Yesterday as I did some shopping in Ntinda before heading to Kisasi, electricity decided to play hide and seek on us all. In fact it was not even shopping, I was getting my copy of Boss Baby. And then it all went off in the middle of the copying. I had prepared an awesome night in advance. Watch Boss Baby together with my elder brother and his girlfriend and make their night. Almost wanted to scream, “Not today Satan, Not Today!” Before I remembered that I am an agnostic and I have not stepped in Church in a long while.
One hour, two hours, that’s when it finally sank in that this thing called power was not about to be back. By this time, my Samsung has blacked out. These phones are just not loyal. And it was my Iphone that saved the day.
I made myself a quick supper. By this time, I am doing almost everything in half-darkness-half light. As I head to bed, I tell myself that I must wake up based on whims and intuition. My alarm that is dependent on the phone won’t be buzzing. Thank goodness I sleep by the road-side. So I can judge when morning has arrived by the intensity of the cars on the road. Time and again, a lonely car passed around that made me awaken thinking I had slept past time.
I finally woke up, showered, dressed up, all done in darkness. Muscle memory is real. How I did all these things in darkness is proof that my IQ is out of this world. Despite advances in artificial intelligence, human stupidity still wins.
Anyway, as I got to Social Media, I was met with rants and the usual cries. Then a thought finally hit me. Maybe someone was working on this problem throughout the night.
You see, time and again, we forget the daily sacrifices other people make to sustain our lives. Those sacrifices are sometimes or usually more visible in the science fields than the arts.

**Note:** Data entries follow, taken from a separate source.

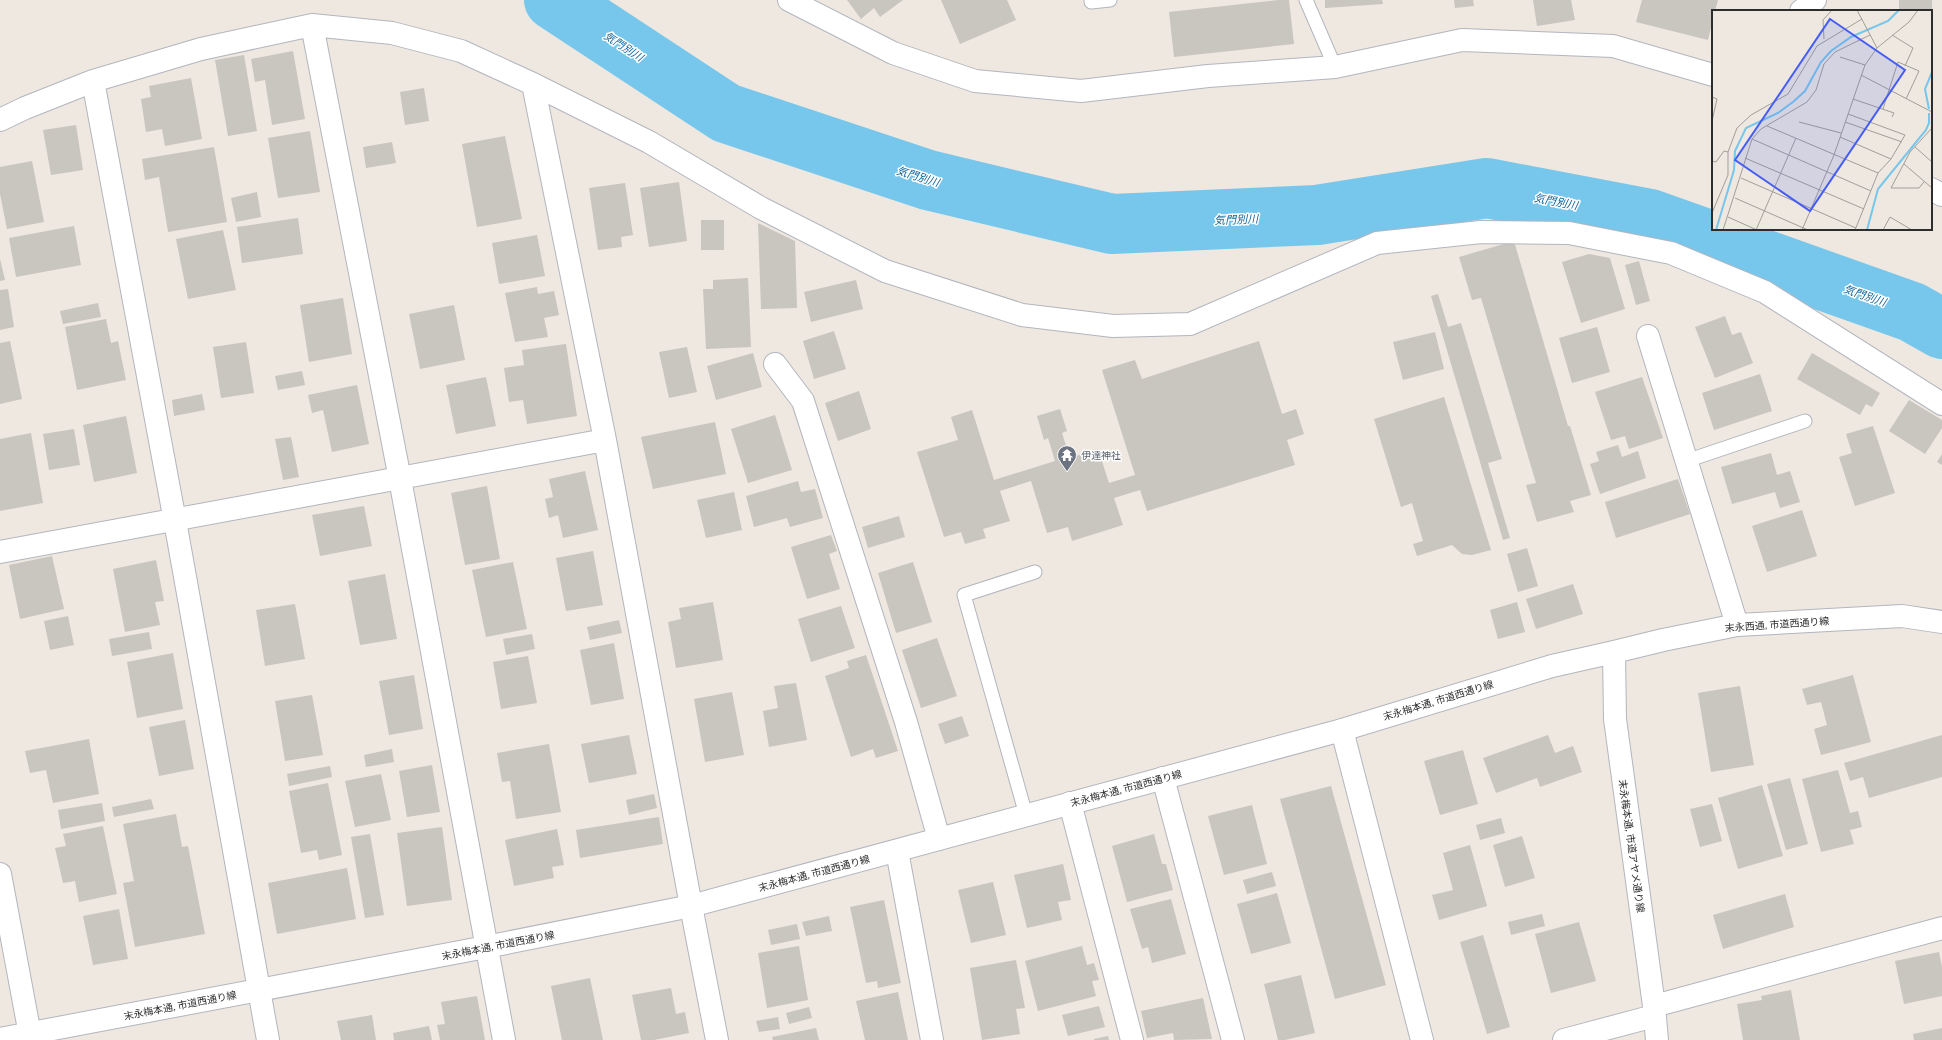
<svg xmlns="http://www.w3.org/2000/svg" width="1942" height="1040" viewBox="0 0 1942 1040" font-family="Lato,'Noto Sans JP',sans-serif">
<rect width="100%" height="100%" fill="#eee8e0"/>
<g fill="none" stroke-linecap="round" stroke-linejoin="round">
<!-- river -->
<path stroke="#77c6eb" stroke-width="60" d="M554,0l172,113 202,67 184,44 205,-9 170,-27 163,31 262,93 30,17"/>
</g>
<!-- building -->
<path fill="#c9c5bf" d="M847,0h56l-23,17 -6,-9 -13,11z
M941,0h66l9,20 -56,24z
M1278,0h11l5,44 -120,13 -5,-45z
M1325,0h57l1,4 -58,4z
M1454,0h19l1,6 -19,2z
M1533,0h38l4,20 -38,6z
M1642,0h76l-3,11h-2v8l-5,21 -72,-18z
M1899,0h33v11h-33z
M293,51l12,68 -33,6 -7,-45 -10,2 -4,-23z
M244,55l13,76 -29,5 -13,-76z
M191,78l11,61 -37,7 -3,-17 -16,3 -5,-33 10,-2 -2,-11z
M424,88l5,33 -24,4 -5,-33z
M76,125l7,45 -32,5 -8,-45z
M310,131l10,61 -42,6 -10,-60z
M505,136l17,83 -45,8 -15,-83z
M392,142l4,21 -30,5 -3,-21z
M214,147l13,75 -59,10 -9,-55 -14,3 -3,-21z
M32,161l12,61 -37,7 -7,-35v-27z
M679,182l8,59 -38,6 -9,-59z
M625,183l8,52 -12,2 1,10 -24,3 -9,-62z
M257,192l4,25 -25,5 -5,-24z
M298,218l5,36 -61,9 -5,-36z
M701,220h23v30h-23z
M758,223l37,18 2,67 -36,1z
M74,226l7,39 -65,12 -7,-39z
M223,230l13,60 -48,9 -12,-60z
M537,235l8,41 -46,8 -7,-41z
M1514,241l54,185h2l21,69 -21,6 4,11 -37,10 -11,-37 10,-2 -55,-185 -9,2 -13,-43z
M1589,254l21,4 15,51 -44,14 -19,-61z
M0,259l5,21 -5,1z
M1639,261l11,40 -14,4 -11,-40z
M748,278l3,69 -45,2 -3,-60h10v-9z
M856,280l7,29 -52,13 -7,-30z
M537,287l1,7 16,-3 5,24 -15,3 4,19 -33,5 -10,-49z
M8,289l6,38 -14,3v-40z
M1438,294l10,33 13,-4 41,136 -14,4 22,75 -7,2 -72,-244z
M343,298l9,56 -43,8 -9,-57z
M98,303l3,14 -38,7 -3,-13z
M454,305l11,55 -45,9 -11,-55z
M1725,316l7,19 9,-3 12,31 -38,15 -20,-51z
M106,319l5,24 7,-2 8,39 -49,10 -12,-63z
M1597,327l13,45 -38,11 -13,-45z
M834,331l12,38 -32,10 -11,-38z
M1435,332l9,37 -41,11 -10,-38z
M10,341l12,58 -22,5v-61z
M1259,341l23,73 14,-5 8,25 -17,6 8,25 -148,46 -7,-21 -26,8 9,27 -51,16 -4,-14 -21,6 -16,-52 -31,10 10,30 -27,8 3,9 -21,6 -4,-12 -17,5 -27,-85 41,-12 -7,-23 21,-7 22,70 61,-19 -7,-23 -4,2 -7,-24 23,-7 7,22 -5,2 8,25 28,-9 11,34 26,-8 -33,-105 33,-10 7,19z
M246,342l8,51 -33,5 -8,-51z
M566,344l11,72 -50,8 -4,-24 -14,2 -5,-34 20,-3 -2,-15z
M687,347l10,45 -28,6 -10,-46z
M753,353l9,34 -46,13 -9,-34z
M1812,353l68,40 -8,14 -6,-3 -6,11 -63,-36z
M302,371l3,14 -27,5 -3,-14z
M1760,374l12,37 -58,19 -12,-37z
M486,377l10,49 -40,8 -10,-49z
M1642,377l21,61 -34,11 -4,-13 -14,4 -16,-48z
M357,385l12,59 -37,8 -9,-42 -11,3 -4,-18z
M859,391l12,38 -33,12 -13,-38z
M202,394l3,16 -31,6 -2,-16z
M1444,397l47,153 -19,5 -10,-1 -10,-9 -35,11 -4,-12 10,-3 -11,-38 -11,4 -27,-88z
M1909,400l33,20v8l-17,26 -36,-23z
M775,415l17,55 -44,13 -17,-54z
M126,416l11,57 -43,9 -11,-57z
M715,422l11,52 -73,15 -12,-52z
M1873,426l22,67 -40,13 -16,-49 13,-4 -6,-19z
M74,429l6,36 -31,5 -6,-36z
M31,433l12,70 -43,8v-72z
M291,437l8,40 -16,3 -8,-41z
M1618,445l4,12 16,-6 8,27 -46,16 -10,-30 9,-3 -3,-9z
M1771,453l6,22 13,-4 10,31 -20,6 -5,-16 -43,12 -11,-37z
M1942,454v11l-5,-3z
M585,471l13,59 -35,8 -5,-23 -9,3 -4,-19 8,-2 -4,-18z
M1678,479l12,35 -74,24 -11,-36z
M798,481l3,11 14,-3 8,29 -33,9 -3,-9 -33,9 -8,-31z
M487,486l13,73 -35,6 -14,-72z
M734,492l8,38 -36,8 -9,-38z
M364,506l8,40 -52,10 -8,-41z
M1802,510l15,46 -50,16 -15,-46z
M899,516l6,21 -37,11 -6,-21z
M831,535l6,16 -8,3 11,35 -33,10 -16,-52z
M1527,548l11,38 -20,6 -11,-38z
M593,551l10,54 -37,6 -10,-53z
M52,556l12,53 -44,10 -11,-54z
M156,560l8,41 -9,1 5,23 -35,7 -12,-63z
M513,562l14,67 -41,8 -14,-67z
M913,562l19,60 -36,11 -18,-60z
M385,574l12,65 -37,6 -12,-64z
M1573,584l10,30 -47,15 -10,-30z
M713,602l10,58 -47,8 -8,-46 13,-3 -2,-11z
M1517,602l8,30 -27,7 -8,-29z
M295,604l10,55 -40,7 -9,-56z
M841,606l14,42 -44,14 -13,-43z
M68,616l6,29 -24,5 -6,-29z
M619,620l3,13 -32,7 -3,-13z
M149,632l3,17 -40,7 -3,-17z
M532,634l3,15 -29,6 -3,-16z
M937,638l20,58 -36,12 -19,-58z
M614,643l10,56 -33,6 -11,-55z
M173,653l10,56 -46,9 -10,-56z
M866,655l32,96 -22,7 -3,-9 -22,8 -26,-81 24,-8 -2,-7z
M528,656l9,47 -36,6 -8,-47z
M414,675l9,54 -34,6 -10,-54z
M1853,675l18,67 -50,13 -7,-26 13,-4 -6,-23 -14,3 -5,-16z
M796,683l11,57 -38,7 -6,-36 15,-3 -4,-22z
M1740,686l14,79 -43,7 -13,-79z
M732,692l12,63 -39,7 -11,-63z
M312,695l11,60 -38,6 -10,-60z
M962,716l7,20 -24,8 -7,-20z
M185,720l9,49 -35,7 -10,-49z
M629,735l8,39 -48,9 -8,-39z
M1548,735l7,18 18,-7 9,26 -42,15 -3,-9 -41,15 -13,-35z
M1942,735v42l-73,21 -6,-21 -13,4 -6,-18z
M89,739l10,55 -46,9 -7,-33 -16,3 -5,-22z
M549,744l12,68 -45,7 -6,-38 -8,1 -5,-29z
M392,749l2,13 -28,5 -2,-12z
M1463,750l15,54 -38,11 -16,-54z
M432,765l8,47 -33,5 -8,-46z
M330,766l2,11 -43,9 -2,-12z
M1838,770l12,43 8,-2 4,16 -12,3 4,14 -33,8 -19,-73z
M381,774l10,46 -36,7 -10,-46z
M1790,778l18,66 -22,6 -19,-66z
M328,783l14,72 -23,5 -2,-10 -16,3 -12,-62z
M1762,785l21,71 -45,13 -20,-71z
M1331,786l55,199 -51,14 -55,-200z
M654,794l3,14 -28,7 -3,-15z
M151,799l3,10 -40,8 -2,-10z
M102,803l3,18 -44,8 -3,-19z
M1712,804l10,37 -22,6 -10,-38z
M1252,805l15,59 -43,11 -16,-59z
M176,814l6,33 6,-1 17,88 -70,13 -12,-64 11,-2 -11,-57z
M659,817l4,27 -83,14 -4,-28z
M1501,818l4,15 -25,7 -4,-15z
M103,826l14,68 -38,8 -4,-21 -12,2 -8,-35 11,-2 -3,-12z
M442,827l10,73 -45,6 -10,-73z
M557,829l7,36 -12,2 2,11 -40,8 -9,-46z
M370,834l14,81 -19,3 -14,-81z
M1154,834l8,30h4l7,26 -46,12 -15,-56z
M1522,836l13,42 -30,9 -12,-42z
M1470,845l17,61 -48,14 -7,-25 21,-5 -10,-37z
M1063,864l8,36 -13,2 4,18 -35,8 -13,-53z
M347,868l9,51 -79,15 -9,-51z
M1272,872l4,14 -29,8 -4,-14z
M993,882l13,53 -35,8 -13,-53z
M1277,893l14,50 -40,11 -14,-50z
M1785,894l9,33 -71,22 -10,-34z
M1171,899l15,55 -34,9 -4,-16 -6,2 -12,-40z
M884,900l17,83 -23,5 -1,-7 -11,2 -16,-76z
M119,909l9,50 -35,6 -10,-49z
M1542,914l3,12 -34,9 -3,-13z
M829,916l3,15 -26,5 -4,-14z
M1579,922l17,59 -45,12 -16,-59z
M797,924l3,15 -29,6 -3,-15z
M1483,935l27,92 -23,7 -27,-92z
M799,946l9,54 -41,8 -9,-55z
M1082,946l5,19 7,-2 5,17 -7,1 4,15 -58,15 -13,-50z
M1939,952l3,15v29l-38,8 -9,-43z
M1016,960l9,48 -9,1 4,25 -38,6 -12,-72z
M1301,975l14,58 -30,7h-7l-14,-56z
M590,978l13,62h-41l-11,-54z
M671,988l5,26 9,-2 4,21 -35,7h-13l-9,-45z
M1791,990l9,50h-57l-6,-36 25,-4 -1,-4z
M898,992l10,48h-43l-9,-39z
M477,996l8,44h-45l-3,-15 8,-1 -4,-22z
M1203,998l9,41 -38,1 -1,-7 -26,5 -6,-27z
M1099,1006l6,21 -37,9 -6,-21z
M809,1007l3,11 -23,6 -3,-11z
M372,1015l4,25h-35l-4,-19z
M778,1017l2,12 -21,3 -3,-11z
M429,1026l3,14h-38l-1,-7z
M816,1028l3,12h-46l-1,-3z
M1942,1028v12h-28l-1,-6z
M1108,1036l1,4h-15v-1z"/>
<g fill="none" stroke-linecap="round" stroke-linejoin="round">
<!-- service casing -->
<g stroke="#b3b5bf" stroke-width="15">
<path id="service" d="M1091,0v2l19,-2
M1306,0l29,67
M1686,461l119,-40
M1026,815l-62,-220 71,-23"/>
</g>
<!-- minor casing -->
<g stroke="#b3b5bf" stroke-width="24">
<path id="minor" d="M789,0l104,53 82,28 106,10 127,-15 127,-9 127,-27 151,6 100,29
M1801,11l14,-11
M312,25l88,454 104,561
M93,81l82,440 93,519
M533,84l72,356 86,466 26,134
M0,120l25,-12 68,-27 108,-32 111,-24 80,8 69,18 72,33 116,58 112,66 124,63 137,44 91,11 77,-2 187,-81 104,-11 88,1 102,20 94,39 177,112
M1931,189l11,6
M1648,336l89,289
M775,364l28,37 103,321 33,117
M0,552l605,-112
M1342,730l80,310
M1163,778l70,262
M1070,803l62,237
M897,851l35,189
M0,874l31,166
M1654,1006l288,-78
M1564,1040l90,-24"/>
</g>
<!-- tertiary casing -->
<g stroke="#b3b5bf" stroke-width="24">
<path id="tertiary" d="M1614,652l1,67 39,287 3,34
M0,1039l486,-92 205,-41 651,-176 210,-64 62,-14 49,-12 74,-15 165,-9 40,6"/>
</g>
<!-- service -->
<use href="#service" stroke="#fff" stroke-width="13"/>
<!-- minor -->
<use href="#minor" stroke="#fff" stroke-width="22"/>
<!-- tertiary -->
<use href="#tertiary" stroke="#fff" stroke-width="22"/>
</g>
<!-- icons -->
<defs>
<g id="temple-pin" transform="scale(1)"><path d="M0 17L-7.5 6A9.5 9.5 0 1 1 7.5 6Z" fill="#6b7280" stroke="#fff"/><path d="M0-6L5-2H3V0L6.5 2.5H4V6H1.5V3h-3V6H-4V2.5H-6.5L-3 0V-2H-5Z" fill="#fff"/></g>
</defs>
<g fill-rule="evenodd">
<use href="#temple-pin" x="1067" y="455"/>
</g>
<g text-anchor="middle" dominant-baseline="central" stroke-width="3" stroke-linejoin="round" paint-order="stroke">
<!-- worship labels -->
<g font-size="10" fill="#5b616d" stroke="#fff" text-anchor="start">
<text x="1081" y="455">伊達神社</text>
</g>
<!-- street labels -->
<g font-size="10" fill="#2d2d2d" stroke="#fff">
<text transform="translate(1777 624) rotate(-4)">末永西通, 市道西通り線</text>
<text transform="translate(1438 700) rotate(-17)">末永梅本通, 市道西通り線</text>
<text transform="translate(1126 788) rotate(-15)">末永梅本通, 市道西通り線</text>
<text transform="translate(1632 846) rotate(82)">末永梅本通, 市道アヤメ通り線</text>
<text transform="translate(814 873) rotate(-15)">末永梅本通, 市道西通り線</text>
<text transform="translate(498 945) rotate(-11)">末永梅本通, 市道西通り線</text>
<text transform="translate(180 1005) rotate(-11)">末永梅本通, 市道西通り線</text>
</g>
<!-- water labels -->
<g font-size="11" font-style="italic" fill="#12659b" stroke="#fff">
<text transform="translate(624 46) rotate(33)">気門別川</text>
<text transform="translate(918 176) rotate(17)">気門別川</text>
<text transform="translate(1556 201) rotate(11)">気門別川</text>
<text transform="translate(1236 219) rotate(-2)">気門別川</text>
<text transform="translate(1865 295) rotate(19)">気門別川</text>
</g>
</g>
<!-- overview -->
<g transform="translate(1712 10)">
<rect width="220" height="220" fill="#eee8e0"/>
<path fill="none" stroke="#77c6eb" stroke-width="2" d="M217,99l-4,-20 7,-17M4,220l18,-60 1,-19 11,-23 32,-15 15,-11 12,-11 16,-29 10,-11 20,-14 37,-16 11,-11M155,220l11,-41 48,-59 3,-7v-10"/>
<path fill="none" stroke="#a19d98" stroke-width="1" d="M145,0l20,38M180,25l21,13 -8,18M112,29l-1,-19 9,-10M128,47l25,8M149,65l71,37M177,80l9,-28 21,9 -13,28M0,87l5,2 -5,22M141,89l41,14 -2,4M171,99l6,-19M136,104l57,21 -14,24 -13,14 -23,57M87,112l42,11M133,112l57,20M55,116l111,47M128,127l51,22M40,129l119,52M203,137l17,15M33,148l119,51M0,151l4,1 8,-11 4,1M192,154l28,24M29,168l115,50M212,172l-5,6h-28l19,-36 22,-24M23,188l73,32M0,203l16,-38v-23l9,-24 14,-13 37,-21 29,-48 45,-27M16,207l29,13M11,220l29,-91 9,-10 46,-27 9,-12 8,-26 11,-12 35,-17M44,220l40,-92M90,220l32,-75 31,-90 12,-17 32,-26 9,-12M171,220l7,-13 22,13"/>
<path fill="#465df4" fill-opacity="0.15" stroke="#465df4" stroke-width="2" d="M118,9l75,51 -95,141 -75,-51z"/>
<rect width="220" height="220" fill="none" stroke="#2d2d2d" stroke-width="2"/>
</g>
</svg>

Let’s suppose that there was a fault at one of the Hydro power plants that resulted in the breakdown. It’s likely there was no more than a given number of technicians and engineers on the night shift. This then implies that in a bid to resolve the fault, other engineers had to be called in from their homes in the wee hours of the night. These men and women abandon their families, spend less time with them, these are all sacrifices they make in order to power our lives. May be sometimes before we complain, we should have it at the back of our minds that somebody has put their lives on the lines to give us this luxury we take for granted.
Let me complain less.
For these engineers, work-life balance will always remain a myth.